Curbing an urgent desire to make a cutting remark, Hattie recalled her circumstances and subsided. “Yes—yes I am sorry; I misspoke.” She then caught the self-assured gentleman’s gaze upon her again and realized he was amused. Why, he is laughing at me, the wretch; I should spill my punch on him, just to show how little I appreciate being the object of his amusement—or being exposed as ignorant in matters Egyptian. The man turned away as Hattie sipped her punch, thinking that this was an odd sort of party—and Robbie was making no effort to have a private word which was perplexing in itself; if nothing else, he should want to take her aside to give her a bear-garden jawing for surprising him in such a way.

But he had his own surprise that, as it turned out, would trump hers. Robbie turned to the woman in warm approval, and pulled her hand through his arm. “Madame Auguste knows a great deal about the excavations—she lived in Egypt for years.”

“No more,” she laughed. “Now I will be an Englishwoman.”
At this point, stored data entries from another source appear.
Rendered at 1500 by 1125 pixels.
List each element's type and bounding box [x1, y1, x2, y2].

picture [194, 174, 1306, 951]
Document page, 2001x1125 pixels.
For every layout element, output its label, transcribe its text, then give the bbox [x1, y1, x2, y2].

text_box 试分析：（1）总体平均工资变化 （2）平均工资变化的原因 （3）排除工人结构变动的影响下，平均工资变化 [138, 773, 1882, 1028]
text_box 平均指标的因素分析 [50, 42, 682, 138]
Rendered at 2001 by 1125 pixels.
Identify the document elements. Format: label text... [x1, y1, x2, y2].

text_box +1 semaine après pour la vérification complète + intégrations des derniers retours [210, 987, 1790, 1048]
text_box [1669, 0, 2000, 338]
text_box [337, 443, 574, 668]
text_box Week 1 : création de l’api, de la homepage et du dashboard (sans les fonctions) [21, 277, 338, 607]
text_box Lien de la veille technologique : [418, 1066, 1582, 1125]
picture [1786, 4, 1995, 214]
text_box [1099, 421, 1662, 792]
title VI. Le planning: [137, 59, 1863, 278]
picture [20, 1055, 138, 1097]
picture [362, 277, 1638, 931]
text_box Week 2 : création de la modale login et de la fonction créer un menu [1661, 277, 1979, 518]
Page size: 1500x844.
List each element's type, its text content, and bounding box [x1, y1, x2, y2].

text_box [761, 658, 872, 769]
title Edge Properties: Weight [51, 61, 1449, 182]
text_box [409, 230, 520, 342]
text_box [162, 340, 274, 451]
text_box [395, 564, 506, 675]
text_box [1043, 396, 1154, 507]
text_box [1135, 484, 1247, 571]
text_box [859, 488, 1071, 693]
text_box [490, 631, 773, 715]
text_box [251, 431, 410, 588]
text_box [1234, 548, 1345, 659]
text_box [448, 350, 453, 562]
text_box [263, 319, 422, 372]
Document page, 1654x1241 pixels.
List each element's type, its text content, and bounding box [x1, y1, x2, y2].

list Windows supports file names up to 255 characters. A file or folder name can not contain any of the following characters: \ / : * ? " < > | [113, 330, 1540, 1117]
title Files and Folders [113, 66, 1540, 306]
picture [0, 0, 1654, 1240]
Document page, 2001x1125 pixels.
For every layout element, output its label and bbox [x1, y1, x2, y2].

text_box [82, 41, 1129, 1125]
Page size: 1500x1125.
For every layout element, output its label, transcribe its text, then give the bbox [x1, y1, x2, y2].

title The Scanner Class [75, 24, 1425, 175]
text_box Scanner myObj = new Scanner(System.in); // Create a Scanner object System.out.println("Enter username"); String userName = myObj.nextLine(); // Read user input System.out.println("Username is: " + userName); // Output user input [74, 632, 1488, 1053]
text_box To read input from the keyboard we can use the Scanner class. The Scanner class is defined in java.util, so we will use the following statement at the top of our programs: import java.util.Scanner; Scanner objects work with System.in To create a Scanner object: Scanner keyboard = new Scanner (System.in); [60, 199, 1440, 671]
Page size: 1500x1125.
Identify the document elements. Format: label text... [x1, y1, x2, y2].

“England’s gain,” offered the Ambassador gallantly, and sketched a small bow.

With a smile that bordered on the patronizing, the woman addressed Hattie. “Only think, Mademoiselle Blackhouse, we shall be neighbors, you and I.”

With dawning horror, Hattie found she was having trouble putting together a coherent thought. “Is that so?” she managed, and almost dispassionately noted that she could now hear her heartbeat in her ears–never a good sign.

“Wish me happy, Hattie,” Robbie revealed with his easy smile. “Madame has agreed to marry me, and I am the luckiest of men.”